Los sábados de noche, cuando había mucha gente, cuando empezaba a estar borracha, Frieda iba a sentarse en el inodoro y durante minutos o cuartos de hora, mientra no fuera nadie a buscarla, se estaba casi inmóvil, con las bombachas en las rodillas, cortándose con una hojita de afeitar, con avaricia, el pelo que le cubría la frente, mirando con sus ojos alerta de pájaro el cartelito clavado entre el botiquín y la pileta, el mismo que yo estaba renovando para sorprenderla, los versos de Baudelaire que dicen: “Gracias, Dios mío por no haberme hecho mujer, ni negro ni judío ni perro ni petizo”. Nadie que usara el inodoro podía alejarse sin haberlos rezado.
Pero en aquella víspera de año nuevo habíamos querido --o nos habíamos envuelto en mentiras hasta comprometernos--estar solos e intentar sentirnos felices.
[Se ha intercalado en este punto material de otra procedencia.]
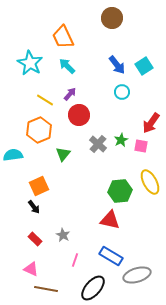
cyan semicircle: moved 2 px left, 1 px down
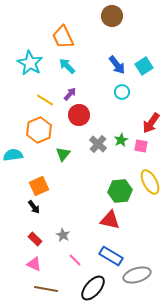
brown circle: moved 2 px up
pink line: rotated 64 degrees counterclockwise
pink triangle: moved 3 px right, 5 px up
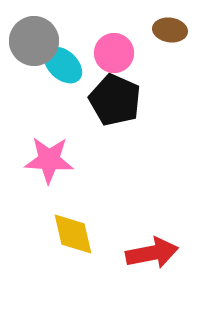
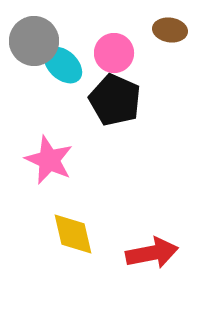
pink star: rotated 21 degrees clockwise
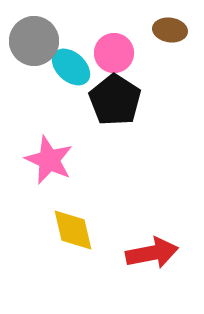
cyan ellipse: moved 8 px right, 2 px down
black pentagon: rotated 9 degrees clockwise
yellow diamond: moved 4 px up
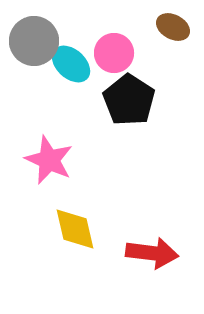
brown ellipse: moved 3 px right, 3 px up; rotated 20 degrees clockwise
cyan ellipse: moved 3 px up
black pentagon: moved 14 px right
yellow diamond: moved 2 px right, 1 px up
red arrow: rotated 18 degrees clockwise
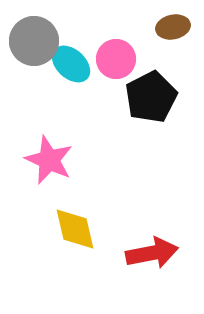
brown ellipse: rotated 40 degrees counterclockwise
pink circle: moved 2 px right, 6 px down
black pentagon: moved 22 px right, 3 px up; rotated 12 degrees clockwise
red arrow: rotated 18 degrees counterclockwise
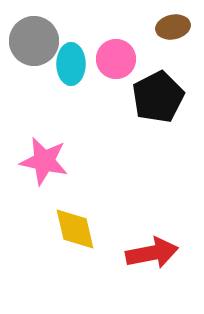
cyan ellipse: rotated 48 degrees clockwise
black pentagon: moved 7 px right
pink star: moved 5 px left, 1 px down; rotated 12 degrees counterclockwise
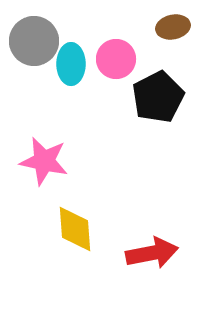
yellow diamond: rotated 9 degrees clockwise
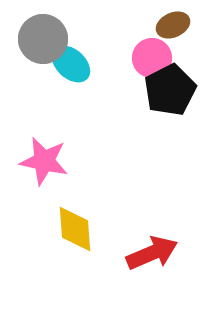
brown ellipse: moved 2 px up; rotated 12 degrees counterclockwise
gray circle: moved 9 px right, 2 px up
pink circle: moved 36 px right, 1 px up
cyan ellipse: rotated 48 degrees counterclockwise
black pentagon: moved 12 px right, 7 px up
red arrow: rotated 12 degrees counterclockwise
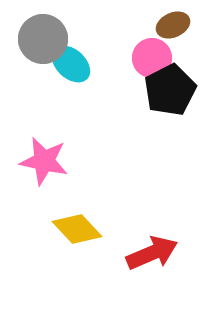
yellow diamond: moved 2 px right; rotated 39 degrees counterclockwise
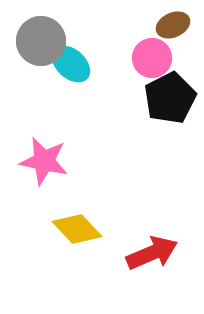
gray circle: moved 2 px left, 2 px down
black pentagon: moved 8 px down
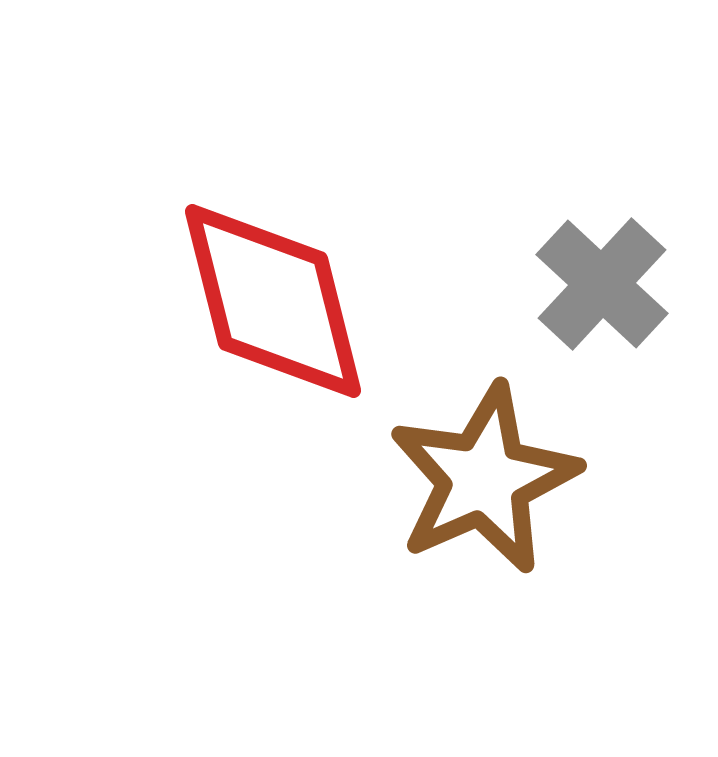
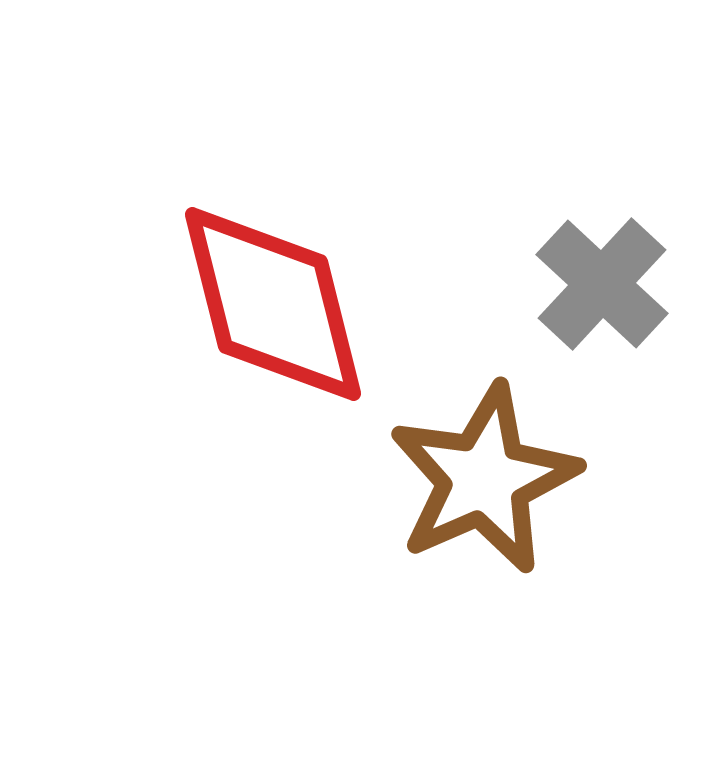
red diamond: moved 3 px down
Ella había jurado dejarlo todo, alumnas de baile, clientas del taller de vestidos, proposiciones inesperadas, para estar sola conmigo antes de la medianoche. Yo no tenía muchas cosas que dejar para corresponder: en la noche de fin de año alguien, alguna, de la tribu siniestra se dedicaría a contemplar hasta el alba las oscilaciones de la cabeza del viejo.
No era la felicidad pero era el menor esfuerzo. Frieda llegaría, pero no llegó, antes del año nuevo. Comeríamos algo y nos dedicaríamos, expertos, demorando las cosas para no estropearlas, a emborracharnos: yo haría preguntas de interés fingido para animarla a repetir el monólogo sobre su infancia y su adolescencia en Santa María, la historia de su expulsión, las carrichosas, variables evocaciones del paraíso perdido.
Tal vez, al final de la noche, hiciéramos el amor en la cama grande, la alfombra del primer cuarto o en el balcón. A mí me daría lo mismo hacerlo o no; pero nunca había conocido a una mujer tan capacitada para seguir sorprendiendo, tan dispuesta a confesarse. Cuando se le ocurría acostarse conmigo y la borrachera la obligaba a conversar, era como poseer a decenas de mujeres y saber de ellas. Tal vez, además, aceptara celebrar el año nuevo colocándose de espaldas al piso o al colchón.
Estaba fumando y bebiendo con mucha agua, en la ventana, cuando empezaron a sonar las bocinas y los tiros. Me era imposible ocuparme de mí; de modo que pensé en María Eugenia y en Seoane mi hijo, me esforcé en sufrir y en acusarme, recordé anécdotas que nada lograban significar.
Todo, simplemente, había sido o era así, de tal manera, aunque acaso fuera de otra, aunque cada persona imaginable pudiera dar una versión distinta. Y yo, definitivamente, no sólo no podía ser compadecido sino que ni siquiera resultaba creíble. Los demás existían y yo los miraba vivir, y el amor que les dedicaba no era más que la aplicación de mi amor por la vida.